» **What to work on**
Can you copy, word for word, the lines in the records below from the line with "Dokonalé město Mohendžodaro" up to and including the line with "kostela zastavil obrovský 20tunový"?

[Excerpted data — start]

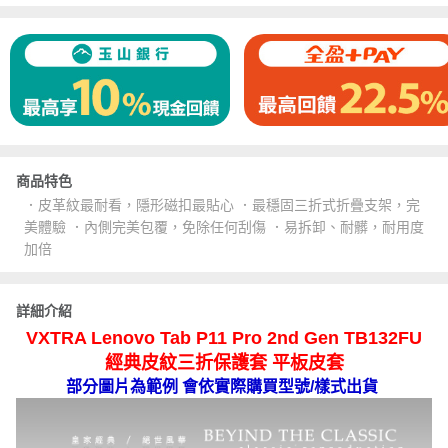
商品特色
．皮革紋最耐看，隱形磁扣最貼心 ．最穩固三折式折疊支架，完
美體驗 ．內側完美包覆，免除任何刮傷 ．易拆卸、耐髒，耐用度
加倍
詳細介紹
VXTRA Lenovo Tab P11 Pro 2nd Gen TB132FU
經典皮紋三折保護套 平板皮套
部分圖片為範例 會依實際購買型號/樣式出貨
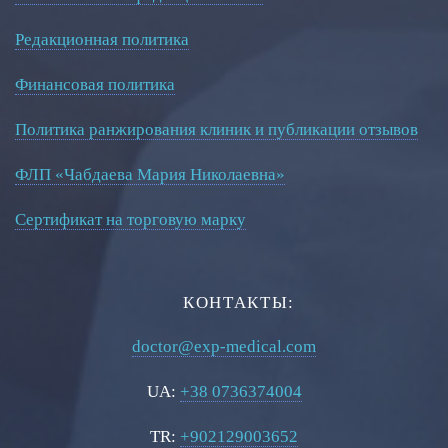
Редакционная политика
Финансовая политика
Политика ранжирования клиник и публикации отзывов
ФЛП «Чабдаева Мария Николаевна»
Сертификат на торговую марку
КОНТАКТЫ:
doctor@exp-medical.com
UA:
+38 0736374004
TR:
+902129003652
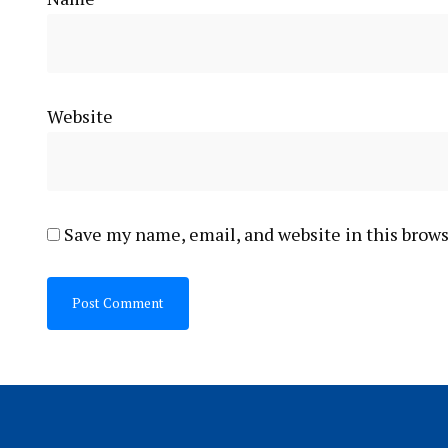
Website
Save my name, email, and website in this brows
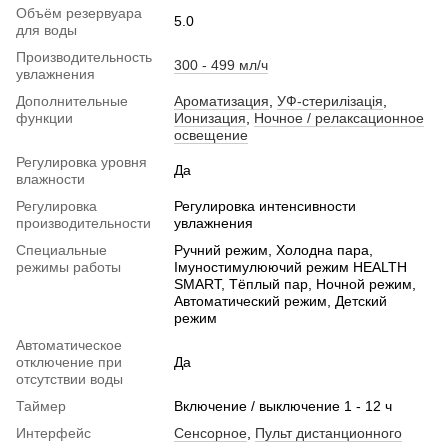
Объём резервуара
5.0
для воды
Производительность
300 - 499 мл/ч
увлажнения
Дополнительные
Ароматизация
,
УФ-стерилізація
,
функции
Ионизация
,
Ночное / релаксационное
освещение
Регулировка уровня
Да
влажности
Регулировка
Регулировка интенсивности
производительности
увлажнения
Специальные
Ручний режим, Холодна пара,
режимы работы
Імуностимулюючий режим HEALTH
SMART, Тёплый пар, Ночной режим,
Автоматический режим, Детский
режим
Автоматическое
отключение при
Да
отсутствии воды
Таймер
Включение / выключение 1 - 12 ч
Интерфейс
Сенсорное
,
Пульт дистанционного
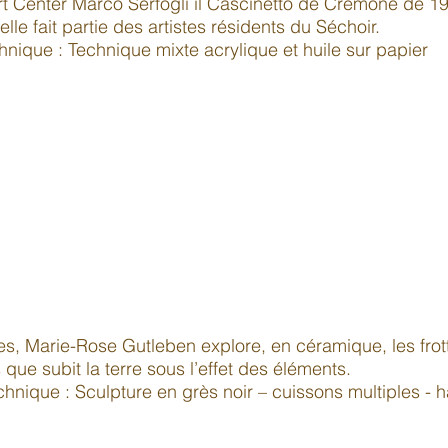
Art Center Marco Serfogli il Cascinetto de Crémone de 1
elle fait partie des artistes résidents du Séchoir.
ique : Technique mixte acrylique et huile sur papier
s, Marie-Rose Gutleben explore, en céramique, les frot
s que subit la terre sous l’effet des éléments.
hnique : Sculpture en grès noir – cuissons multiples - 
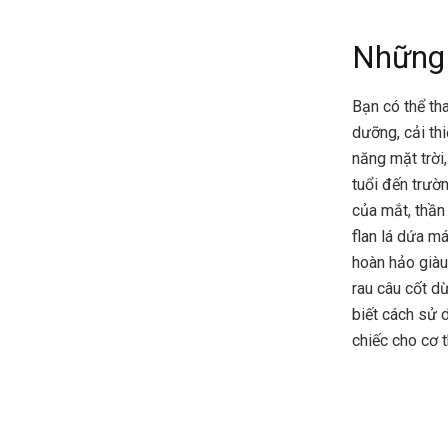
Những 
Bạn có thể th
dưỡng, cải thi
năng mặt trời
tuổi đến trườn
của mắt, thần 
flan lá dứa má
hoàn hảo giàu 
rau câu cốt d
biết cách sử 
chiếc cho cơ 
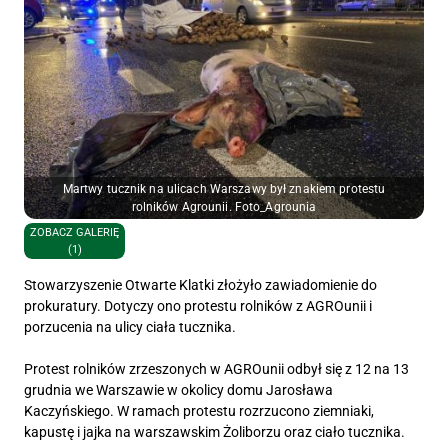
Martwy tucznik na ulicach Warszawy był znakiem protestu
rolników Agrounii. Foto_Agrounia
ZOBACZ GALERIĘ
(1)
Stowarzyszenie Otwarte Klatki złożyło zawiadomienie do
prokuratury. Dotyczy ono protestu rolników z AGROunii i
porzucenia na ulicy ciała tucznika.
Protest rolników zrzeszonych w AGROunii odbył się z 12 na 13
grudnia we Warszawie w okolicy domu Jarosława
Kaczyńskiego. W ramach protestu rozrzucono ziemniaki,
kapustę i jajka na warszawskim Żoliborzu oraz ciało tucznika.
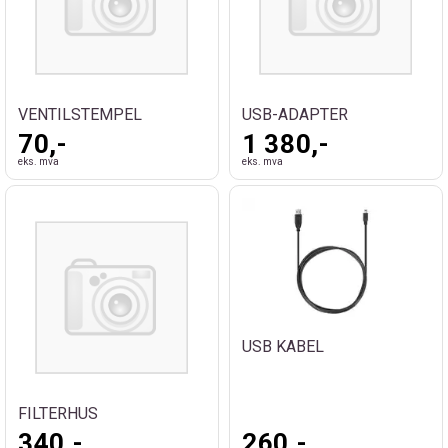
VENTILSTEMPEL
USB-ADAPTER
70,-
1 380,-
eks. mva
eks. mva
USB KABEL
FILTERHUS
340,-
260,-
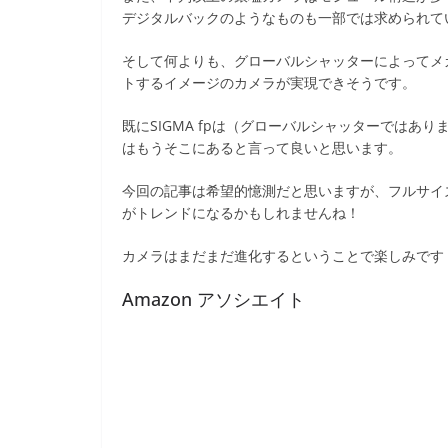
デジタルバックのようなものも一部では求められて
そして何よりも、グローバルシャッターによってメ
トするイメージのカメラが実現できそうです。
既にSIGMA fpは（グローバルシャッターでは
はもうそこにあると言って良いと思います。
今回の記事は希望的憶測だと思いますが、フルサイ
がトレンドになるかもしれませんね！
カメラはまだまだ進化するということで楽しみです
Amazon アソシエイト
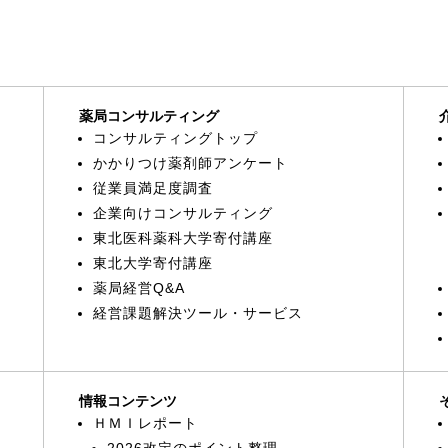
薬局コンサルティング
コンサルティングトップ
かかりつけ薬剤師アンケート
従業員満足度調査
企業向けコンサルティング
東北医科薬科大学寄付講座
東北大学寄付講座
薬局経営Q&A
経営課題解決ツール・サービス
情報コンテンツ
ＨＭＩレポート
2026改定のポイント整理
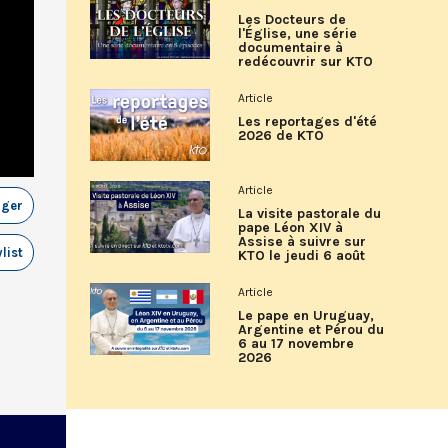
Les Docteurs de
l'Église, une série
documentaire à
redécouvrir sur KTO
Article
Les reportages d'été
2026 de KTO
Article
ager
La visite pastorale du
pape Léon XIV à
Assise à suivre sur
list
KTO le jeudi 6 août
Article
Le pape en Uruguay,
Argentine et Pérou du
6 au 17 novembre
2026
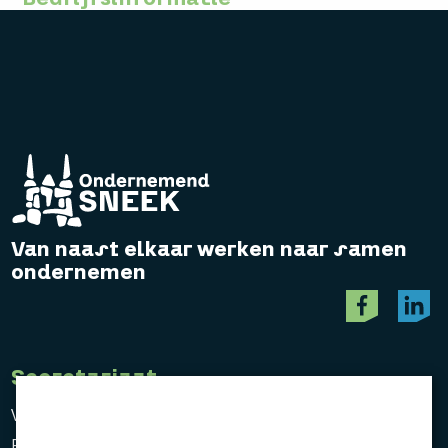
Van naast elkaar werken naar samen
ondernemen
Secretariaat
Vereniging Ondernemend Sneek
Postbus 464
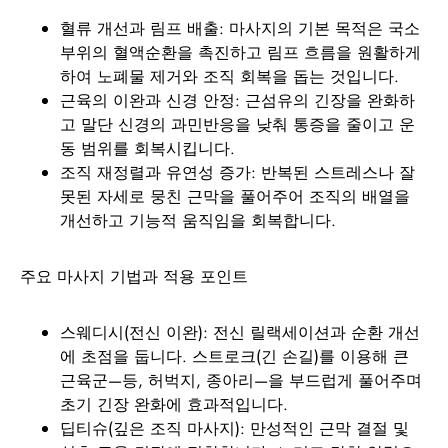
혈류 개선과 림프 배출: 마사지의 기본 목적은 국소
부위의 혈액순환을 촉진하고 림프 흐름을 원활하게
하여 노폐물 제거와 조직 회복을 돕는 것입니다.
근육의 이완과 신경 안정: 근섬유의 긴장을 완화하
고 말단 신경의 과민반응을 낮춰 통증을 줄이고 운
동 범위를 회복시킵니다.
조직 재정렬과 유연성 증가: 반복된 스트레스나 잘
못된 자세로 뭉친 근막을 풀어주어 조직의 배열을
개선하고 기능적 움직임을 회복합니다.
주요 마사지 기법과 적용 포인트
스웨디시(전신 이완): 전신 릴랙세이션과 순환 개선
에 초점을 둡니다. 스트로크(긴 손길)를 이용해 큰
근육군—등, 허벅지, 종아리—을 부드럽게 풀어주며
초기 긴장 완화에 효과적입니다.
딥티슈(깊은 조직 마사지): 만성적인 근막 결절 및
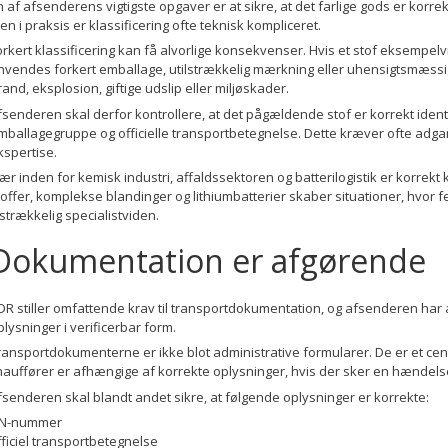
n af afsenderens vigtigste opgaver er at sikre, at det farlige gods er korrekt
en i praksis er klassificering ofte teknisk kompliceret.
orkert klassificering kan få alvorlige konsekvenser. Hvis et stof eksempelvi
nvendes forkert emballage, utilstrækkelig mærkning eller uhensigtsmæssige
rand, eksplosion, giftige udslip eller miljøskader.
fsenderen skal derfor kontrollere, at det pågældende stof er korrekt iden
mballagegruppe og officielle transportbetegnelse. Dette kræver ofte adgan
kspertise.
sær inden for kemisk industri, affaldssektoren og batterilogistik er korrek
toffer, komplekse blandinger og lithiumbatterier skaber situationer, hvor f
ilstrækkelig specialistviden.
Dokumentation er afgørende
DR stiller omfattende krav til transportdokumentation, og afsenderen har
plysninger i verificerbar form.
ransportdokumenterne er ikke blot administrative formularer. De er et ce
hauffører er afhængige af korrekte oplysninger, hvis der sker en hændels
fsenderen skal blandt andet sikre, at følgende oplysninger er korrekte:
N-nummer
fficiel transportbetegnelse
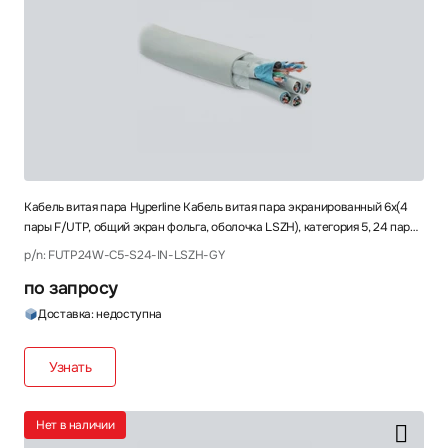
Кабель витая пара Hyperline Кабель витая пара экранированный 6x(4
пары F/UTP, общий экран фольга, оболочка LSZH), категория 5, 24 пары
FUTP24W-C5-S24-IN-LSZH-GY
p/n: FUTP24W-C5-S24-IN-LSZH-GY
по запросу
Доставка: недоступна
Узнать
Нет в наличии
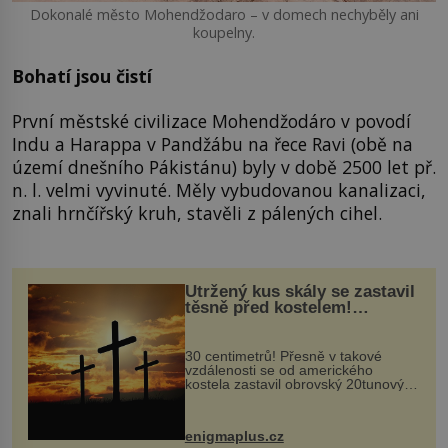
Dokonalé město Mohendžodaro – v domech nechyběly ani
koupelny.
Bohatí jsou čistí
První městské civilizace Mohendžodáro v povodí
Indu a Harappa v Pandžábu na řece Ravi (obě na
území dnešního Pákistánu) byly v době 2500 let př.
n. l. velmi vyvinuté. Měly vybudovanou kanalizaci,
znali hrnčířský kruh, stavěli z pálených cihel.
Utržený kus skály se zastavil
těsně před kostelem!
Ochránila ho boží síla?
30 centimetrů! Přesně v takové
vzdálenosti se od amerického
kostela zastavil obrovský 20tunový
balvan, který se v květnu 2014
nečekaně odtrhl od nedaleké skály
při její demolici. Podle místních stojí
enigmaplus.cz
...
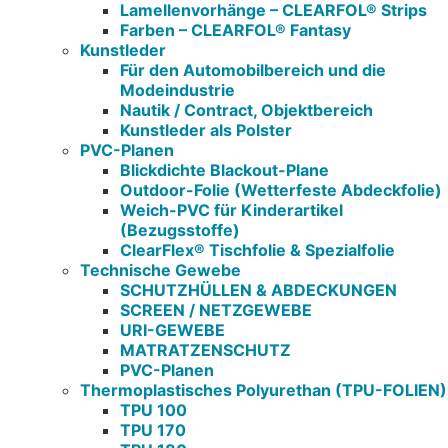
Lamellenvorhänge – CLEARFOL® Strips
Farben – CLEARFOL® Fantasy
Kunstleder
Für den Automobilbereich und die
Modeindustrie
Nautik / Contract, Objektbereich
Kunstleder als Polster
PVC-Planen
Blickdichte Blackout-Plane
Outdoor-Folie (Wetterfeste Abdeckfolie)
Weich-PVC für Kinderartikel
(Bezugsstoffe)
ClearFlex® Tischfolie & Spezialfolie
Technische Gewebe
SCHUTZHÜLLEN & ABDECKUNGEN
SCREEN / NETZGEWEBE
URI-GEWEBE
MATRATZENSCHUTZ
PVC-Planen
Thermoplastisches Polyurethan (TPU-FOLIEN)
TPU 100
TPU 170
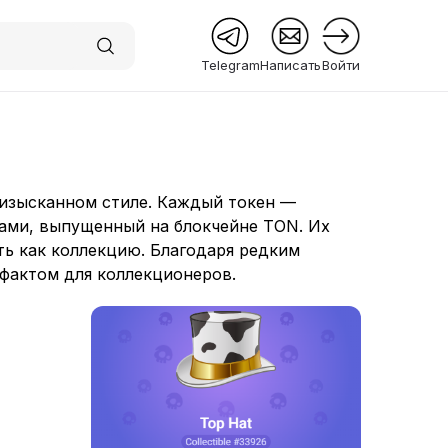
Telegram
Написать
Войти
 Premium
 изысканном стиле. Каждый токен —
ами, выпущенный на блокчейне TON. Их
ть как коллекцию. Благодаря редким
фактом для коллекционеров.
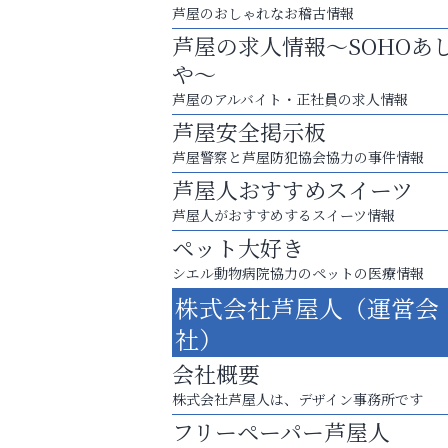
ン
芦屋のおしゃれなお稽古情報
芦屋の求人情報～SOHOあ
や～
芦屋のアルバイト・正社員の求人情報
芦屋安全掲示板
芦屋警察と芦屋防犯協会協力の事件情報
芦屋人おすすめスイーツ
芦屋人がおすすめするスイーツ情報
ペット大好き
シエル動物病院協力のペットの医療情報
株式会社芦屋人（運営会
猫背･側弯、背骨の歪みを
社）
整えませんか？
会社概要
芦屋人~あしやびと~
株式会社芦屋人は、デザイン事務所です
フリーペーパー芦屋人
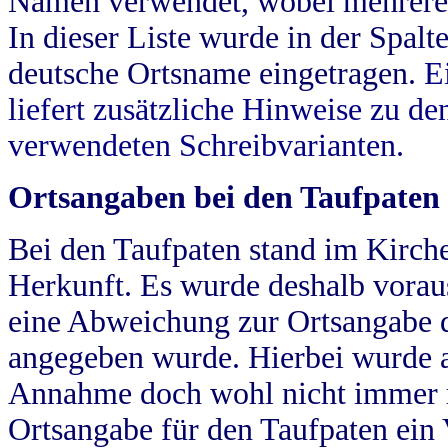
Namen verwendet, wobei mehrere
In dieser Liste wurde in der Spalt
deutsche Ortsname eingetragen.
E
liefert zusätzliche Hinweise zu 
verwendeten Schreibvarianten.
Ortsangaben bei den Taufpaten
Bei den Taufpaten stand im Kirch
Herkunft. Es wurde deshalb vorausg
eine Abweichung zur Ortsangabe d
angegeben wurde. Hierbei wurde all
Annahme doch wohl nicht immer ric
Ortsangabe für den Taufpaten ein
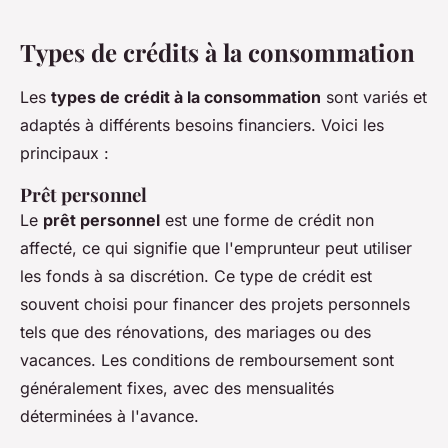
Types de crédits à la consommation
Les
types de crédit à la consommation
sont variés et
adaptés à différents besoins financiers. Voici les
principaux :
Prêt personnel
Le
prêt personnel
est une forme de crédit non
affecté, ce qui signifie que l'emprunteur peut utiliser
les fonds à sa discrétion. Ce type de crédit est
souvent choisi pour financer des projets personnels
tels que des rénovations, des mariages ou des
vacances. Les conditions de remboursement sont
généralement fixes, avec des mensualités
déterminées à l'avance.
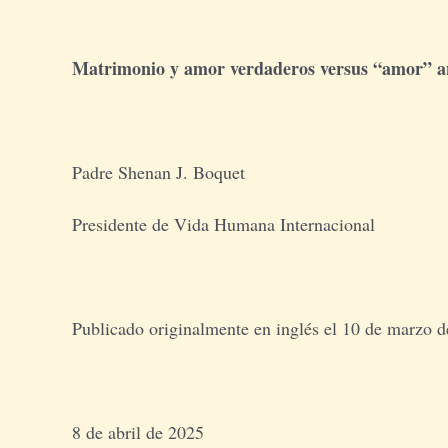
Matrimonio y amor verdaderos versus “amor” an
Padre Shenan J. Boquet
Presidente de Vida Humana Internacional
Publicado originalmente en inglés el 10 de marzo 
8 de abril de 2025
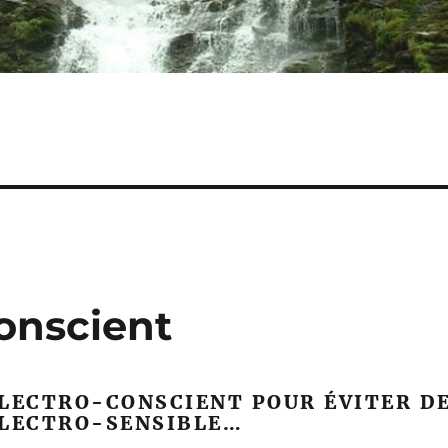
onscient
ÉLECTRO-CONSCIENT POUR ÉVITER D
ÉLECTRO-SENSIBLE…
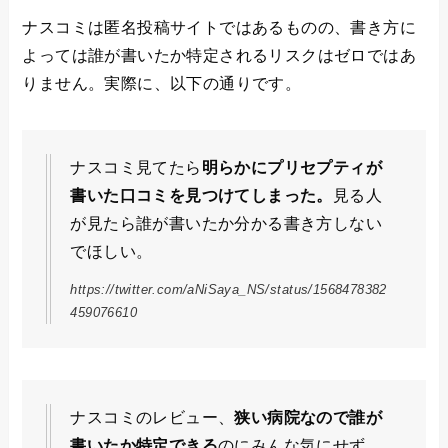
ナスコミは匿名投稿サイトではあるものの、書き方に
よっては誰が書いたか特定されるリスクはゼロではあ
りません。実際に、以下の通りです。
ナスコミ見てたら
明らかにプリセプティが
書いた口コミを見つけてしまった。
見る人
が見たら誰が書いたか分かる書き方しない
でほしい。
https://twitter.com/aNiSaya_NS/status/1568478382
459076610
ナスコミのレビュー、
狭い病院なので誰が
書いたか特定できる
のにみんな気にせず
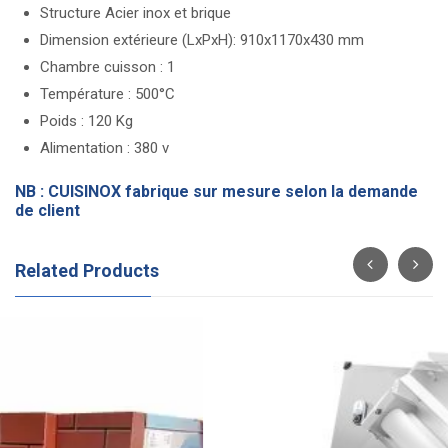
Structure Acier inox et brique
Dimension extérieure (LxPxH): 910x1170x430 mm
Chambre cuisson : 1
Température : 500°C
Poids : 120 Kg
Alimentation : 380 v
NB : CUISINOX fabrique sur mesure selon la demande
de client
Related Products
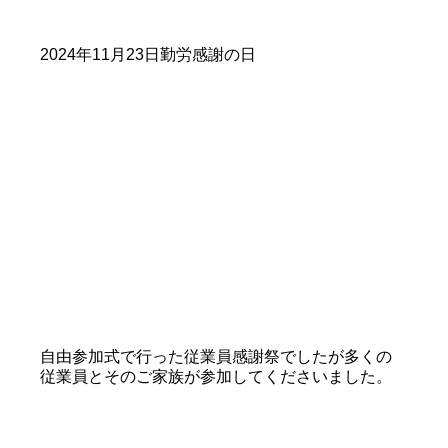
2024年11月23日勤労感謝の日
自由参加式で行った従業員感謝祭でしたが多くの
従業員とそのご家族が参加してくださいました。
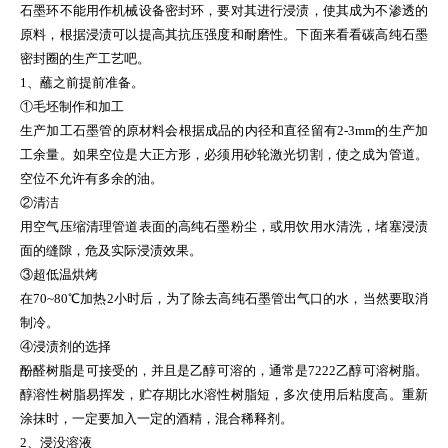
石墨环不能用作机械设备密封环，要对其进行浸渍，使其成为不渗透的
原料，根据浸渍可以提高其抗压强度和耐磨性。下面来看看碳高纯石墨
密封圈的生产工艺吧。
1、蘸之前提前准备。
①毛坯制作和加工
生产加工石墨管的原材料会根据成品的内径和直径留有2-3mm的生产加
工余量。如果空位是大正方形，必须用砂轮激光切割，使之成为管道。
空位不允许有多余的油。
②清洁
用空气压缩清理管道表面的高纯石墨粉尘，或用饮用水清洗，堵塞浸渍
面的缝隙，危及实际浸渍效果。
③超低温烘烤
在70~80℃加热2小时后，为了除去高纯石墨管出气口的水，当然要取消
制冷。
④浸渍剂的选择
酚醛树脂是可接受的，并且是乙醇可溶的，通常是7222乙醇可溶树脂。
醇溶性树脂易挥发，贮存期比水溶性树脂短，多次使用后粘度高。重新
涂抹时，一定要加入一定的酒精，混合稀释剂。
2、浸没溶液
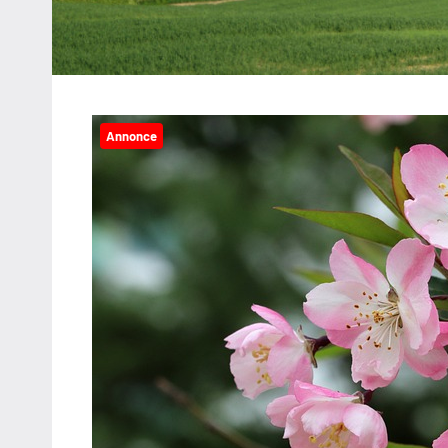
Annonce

[Excerpted data — finish]

» **Task answer**
Dokonalé město Mohendžodaro – v domech nechyběly ani
koupelny.
Bohatí jsou čistí
První městské civilizace Mohendžodáro v povodí
Indu a Harappa v Pandžábu na řece Ravi (obě na
území dnešního Pákistánu) byly v době 2500 let př.
n. l. velmi vyvinuté. Měly vybudovanou kanalizaci,
znali hrnčířský kruh, stavěli z pálených cihel.
Utržený kus skály se zastavil
těsně před kostelem!
Ochránila ho boží síla?
30 centimetrů! Přesně v takové
vzdálenosti se od amerického
kostela zastavil obrovský 20tunový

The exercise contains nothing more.